Incluso,  universidades de tanto prestigio como Harvard, se han puesto a la tarea de investigar el tema y ofrecen análisis y terapias en centros hechos especialmente con esta finalidad.

Twitter, FaceBook y las otras redes, han tomado un auge tan inusitado en estos tiempos, que muchas son las personas que basan su vida social en estos medios y lo tienen como único sistema de interacción con el mundo real.

La situación es tan preocupante, que amenaza con convertirse en una adicción más fuerte y generalizada que la del juego o las apuestas,  con consecuencias muy similares a las de los otros tipos de comportamientos compulsivos.

Y es que precisamente eso es lo que define una adicción, un dinámica de estar repitiendo una y otra vez una actividad; Por eso tiende a confundirse con una simple afición y más en este caso en particular, pues la gente cree que por el hecho de que ingresen a su red, dos o tres horas en el día, no significa nada y no están en riesgo de caer en algo más grave.

El hecho es, que se trata de una acción, que no necesariamente se tiene que hacer durante todo el día, pero que sí se tiene que hacer como algo mecánico durante cierto tiempo diario, ya se puede catalogar como algo compulsivo.

Pros y contras

Para algunos expertos, no todo lo que ocurre alrededor de este comportamiento es negativo, ya que en muchos casos se trata de personas, que utilizan las redes como una forma de entrenar su cerebro y ser más creativo, no haciendo ningún daño aparente.

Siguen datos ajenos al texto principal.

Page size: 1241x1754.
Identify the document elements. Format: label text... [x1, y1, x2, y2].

O en otros casos lo hacen para promover sus empresas, negocios y productos, o simplemente crear contactos con personas con las cuales dialogar un rato e intercambias opiniones.

El problema se presenta, cuando las redes se convierten en algo más importante que el resto de componentes de la vida y entonces no se dedica tiempo para otras actividades como la familia, el trabajo, el estudio, el deporte, etc.

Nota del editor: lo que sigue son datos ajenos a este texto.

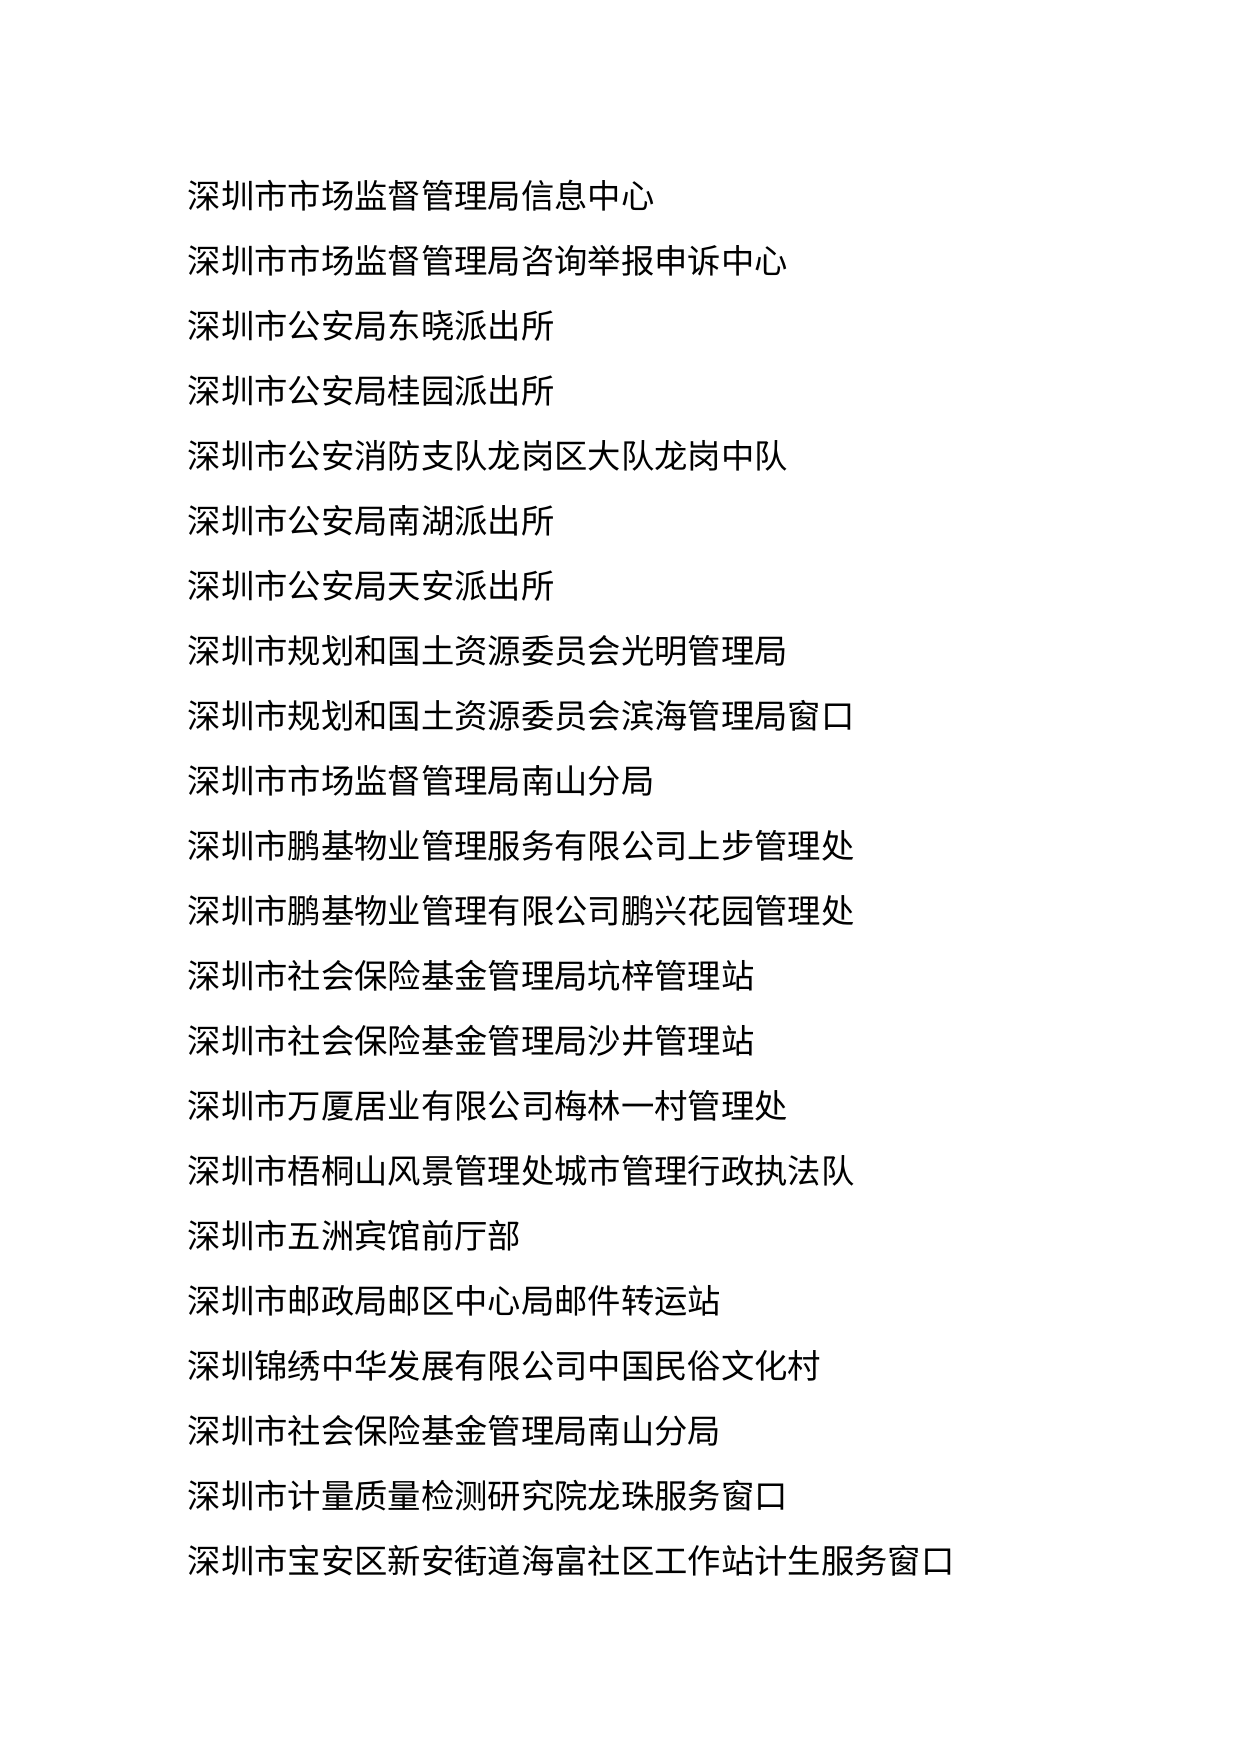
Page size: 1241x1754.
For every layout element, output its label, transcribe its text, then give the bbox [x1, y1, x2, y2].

Las personas que caen en este comportamiento, están permitiendo que las redes gobiernen su mundo y por lo general tienden a ser depresivas, como consecuencia de ese vacío en sus relaciones reales. Ahí es cuando se está al frente de un adicto, que requerirá de asesoramiento profesional en salud mental.

“Siempre se ha dicho que los extremos son malos y en este sentido es más que verdad. Se necesita de un uso adecuado y equilibrado”, dice Jeff  Sass, autor de un blog popular llamado socialnetworkingrehab.com. “Si estás sentado cenando con tu familia o  estás conduciendo el coche, pon el teléfono o el ordenador aparte.”

Precisamente en el blog de Sass, se trata este tema de la compulsión de manera cómica, recurriendo a historias de personas que se han visto en situaciones complicadas y hasta peligrosas, por culpa del computador o el teléfono móvil,  tales como estrelladas con otros autos, o caídas al piso, mientras navegaban en el ciberespacio.

Aunque de cómico puede tener algo, la verdad es que este es un tema serio, que cada día va a tener que ser tomado más en cuenta. Las redes sociales están teniendo una mayor penetración en los hogares, los trabajos, los parques públicos. Llegan a cualquiera que esté interesado en ellas.

La edad, el sexo, la condición o la raza no son impedimento, por lo tanto el hecho de que se convierta en un trastorno compulsivo no tendría nada de extraño. Lo que si sería aún más desastroso, es que se convirtiera en una adicción con forma de pandemia.